• _Task goal_
Pull every line with "LIST" from the data below and copy it.

#### Given records ####

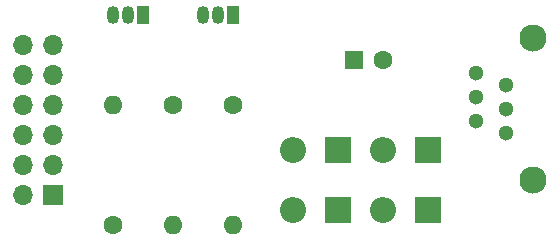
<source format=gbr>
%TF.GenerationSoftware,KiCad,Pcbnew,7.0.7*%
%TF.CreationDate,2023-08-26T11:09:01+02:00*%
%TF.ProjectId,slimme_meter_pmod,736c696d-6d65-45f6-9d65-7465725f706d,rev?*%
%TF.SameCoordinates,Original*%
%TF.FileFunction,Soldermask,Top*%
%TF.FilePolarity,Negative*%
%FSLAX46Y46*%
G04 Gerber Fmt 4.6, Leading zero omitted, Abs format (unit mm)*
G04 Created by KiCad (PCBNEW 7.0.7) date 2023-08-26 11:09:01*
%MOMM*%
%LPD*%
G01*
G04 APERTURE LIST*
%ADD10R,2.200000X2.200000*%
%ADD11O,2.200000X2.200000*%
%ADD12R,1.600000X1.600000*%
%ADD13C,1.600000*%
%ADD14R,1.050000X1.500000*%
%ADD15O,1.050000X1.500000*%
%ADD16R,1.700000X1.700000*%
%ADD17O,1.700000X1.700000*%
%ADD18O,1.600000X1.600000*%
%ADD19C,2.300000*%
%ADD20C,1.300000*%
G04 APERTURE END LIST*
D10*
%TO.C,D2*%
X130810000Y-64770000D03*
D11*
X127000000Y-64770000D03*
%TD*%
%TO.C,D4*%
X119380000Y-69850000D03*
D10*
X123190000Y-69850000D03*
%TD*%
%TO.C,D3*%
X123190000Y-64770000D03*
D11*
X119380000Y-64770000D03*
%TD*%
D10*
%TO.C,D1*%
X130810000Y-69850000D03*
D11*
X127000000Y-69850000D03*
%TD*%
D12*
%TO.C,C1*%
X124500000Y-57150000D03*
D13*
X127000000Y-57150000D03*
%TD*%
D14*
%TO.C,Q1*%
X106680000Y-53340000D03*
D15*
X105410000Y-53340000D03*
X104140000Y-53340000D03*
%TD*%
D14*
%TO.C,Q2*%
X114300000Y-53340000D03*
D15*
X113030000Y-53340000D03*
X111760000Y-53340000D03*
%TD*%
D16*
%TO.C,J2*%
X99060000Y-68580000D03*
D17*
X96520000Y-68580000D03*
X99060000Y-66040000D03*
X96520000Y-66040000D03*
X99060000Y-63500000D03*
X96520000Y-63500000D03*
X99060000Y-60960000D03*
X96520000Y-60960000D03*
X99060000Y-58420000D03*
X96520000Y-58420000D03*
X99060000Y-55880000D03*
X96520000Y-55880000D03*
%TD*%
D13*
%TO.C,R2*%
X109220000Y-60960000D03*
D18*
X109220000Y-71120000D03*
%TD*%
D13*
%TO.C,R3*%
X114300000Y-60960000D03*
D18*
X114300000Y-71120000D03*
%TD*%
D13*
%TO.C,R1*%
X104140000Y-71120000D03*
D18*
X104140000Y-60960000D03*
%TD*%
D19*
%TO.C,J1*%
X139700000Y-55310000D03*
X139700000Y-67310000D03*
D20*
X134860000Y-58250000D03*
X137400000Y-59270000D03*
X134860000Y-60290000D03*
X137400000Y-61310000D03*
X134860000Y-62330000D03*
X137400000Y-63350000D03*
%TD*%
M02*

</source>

####
#### Given records ####

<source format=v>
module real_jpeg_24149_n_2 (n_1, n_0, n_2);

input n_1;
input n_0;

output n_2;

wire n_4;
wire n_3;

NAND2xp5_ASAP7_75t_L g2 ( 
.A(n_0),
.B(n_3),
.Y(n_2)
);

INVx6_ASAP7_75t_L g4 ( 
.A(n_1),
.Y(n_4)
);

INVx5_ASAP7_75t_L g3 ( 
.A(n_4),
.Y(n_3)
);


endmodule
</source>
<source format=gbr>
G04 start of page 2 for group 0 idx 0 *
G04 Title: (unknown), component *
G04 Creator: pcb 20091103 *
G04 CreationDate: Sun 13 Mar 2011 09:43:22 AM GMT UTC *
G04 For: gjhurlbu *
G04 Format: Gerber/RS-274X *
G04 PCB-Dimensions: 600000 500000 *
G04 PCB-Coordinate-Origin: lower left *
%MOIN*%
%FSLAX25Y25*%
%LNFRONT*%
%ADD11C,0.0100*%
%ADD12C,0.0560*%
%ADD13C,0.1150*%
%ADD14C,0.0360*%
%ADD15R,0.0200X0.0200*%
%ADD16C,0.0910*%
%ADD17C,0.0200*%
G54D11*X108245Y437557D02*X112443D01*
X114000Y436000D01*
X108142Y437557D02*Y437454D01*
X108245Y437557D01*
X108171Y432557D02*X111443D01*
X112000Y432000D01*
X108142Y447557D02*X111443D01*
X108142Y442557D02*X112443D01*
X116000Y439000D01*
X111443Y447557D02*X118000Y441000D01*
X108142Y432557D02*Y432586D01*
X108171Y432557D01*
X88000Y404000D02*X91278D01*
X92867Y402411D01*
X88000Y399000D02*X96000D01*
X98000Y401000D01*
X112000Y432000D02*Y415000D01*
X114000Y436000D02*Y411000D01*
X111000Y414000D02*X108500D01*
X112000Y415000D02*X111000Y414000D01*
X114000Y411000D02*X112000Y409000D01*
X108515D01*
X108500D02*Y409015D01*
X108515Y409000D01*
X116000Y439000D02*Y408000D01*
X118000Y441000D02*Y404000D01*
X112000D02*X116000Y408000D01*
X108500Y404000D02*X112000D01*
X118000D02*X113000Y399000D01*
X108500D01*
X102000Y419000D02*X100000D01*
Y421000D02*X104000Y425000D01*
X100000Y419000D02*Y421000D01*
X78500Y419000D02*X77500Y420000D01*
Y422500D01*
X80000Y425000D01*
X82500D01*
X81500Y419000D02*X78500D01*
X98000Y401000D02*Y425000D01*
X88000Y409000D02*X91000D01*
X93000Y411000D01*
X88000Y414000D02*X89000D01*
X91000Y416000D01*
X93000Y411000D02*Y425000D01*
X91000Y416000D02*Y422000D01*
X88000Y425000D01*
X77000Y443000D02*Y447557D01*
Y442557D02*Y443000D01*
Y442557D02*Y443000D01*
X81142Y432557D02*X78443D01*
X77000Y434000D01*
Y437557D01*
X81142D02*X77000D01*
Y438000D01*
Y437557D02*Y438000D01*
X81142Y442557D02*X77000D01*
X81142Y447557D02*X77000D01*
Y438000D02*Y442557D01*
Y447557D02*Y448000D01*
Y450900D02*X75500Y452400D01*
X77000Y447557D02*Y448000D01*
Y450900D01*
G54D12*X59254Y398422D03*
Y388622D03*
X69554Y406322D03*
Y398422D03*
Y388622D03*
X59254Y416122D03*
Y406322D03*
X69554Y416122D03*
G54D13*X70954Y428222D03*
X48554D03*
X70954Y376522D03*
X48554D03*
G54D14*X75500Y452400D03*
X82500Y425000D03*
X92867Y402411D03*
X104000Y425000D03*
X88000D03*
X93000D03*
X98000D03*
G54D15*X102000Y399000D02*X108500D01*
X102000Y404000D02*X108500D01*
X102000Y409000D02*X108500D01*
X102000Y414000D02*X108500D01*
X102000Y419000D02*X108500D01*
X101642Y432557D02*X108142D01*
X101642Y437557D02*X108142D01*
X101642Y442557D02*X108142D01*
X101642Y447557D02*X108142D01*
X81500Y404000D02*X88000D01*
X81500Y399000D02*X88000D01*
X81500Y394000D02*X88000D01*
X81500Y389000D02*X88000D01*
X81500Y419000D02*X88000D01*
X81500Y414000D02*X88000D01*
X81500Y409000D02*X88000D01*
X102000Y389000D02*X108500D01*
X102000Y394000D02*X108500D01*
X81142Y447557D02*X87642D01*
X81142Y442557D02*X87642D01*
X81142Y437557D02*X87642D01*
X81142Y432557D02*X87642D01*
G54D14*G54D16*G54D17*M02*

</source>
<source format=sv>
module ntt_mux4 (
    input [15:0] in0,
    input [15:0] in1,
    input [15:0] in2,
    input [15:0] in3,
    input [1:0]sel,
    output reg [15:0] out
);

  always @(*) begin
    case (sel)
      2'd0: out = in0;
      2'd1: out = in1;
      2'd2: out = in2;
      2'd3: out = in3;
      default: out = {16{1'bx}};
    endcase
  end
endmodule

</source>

####

• _Response_
G04 APERTURE LIST*
G04 APERTURE END LIST*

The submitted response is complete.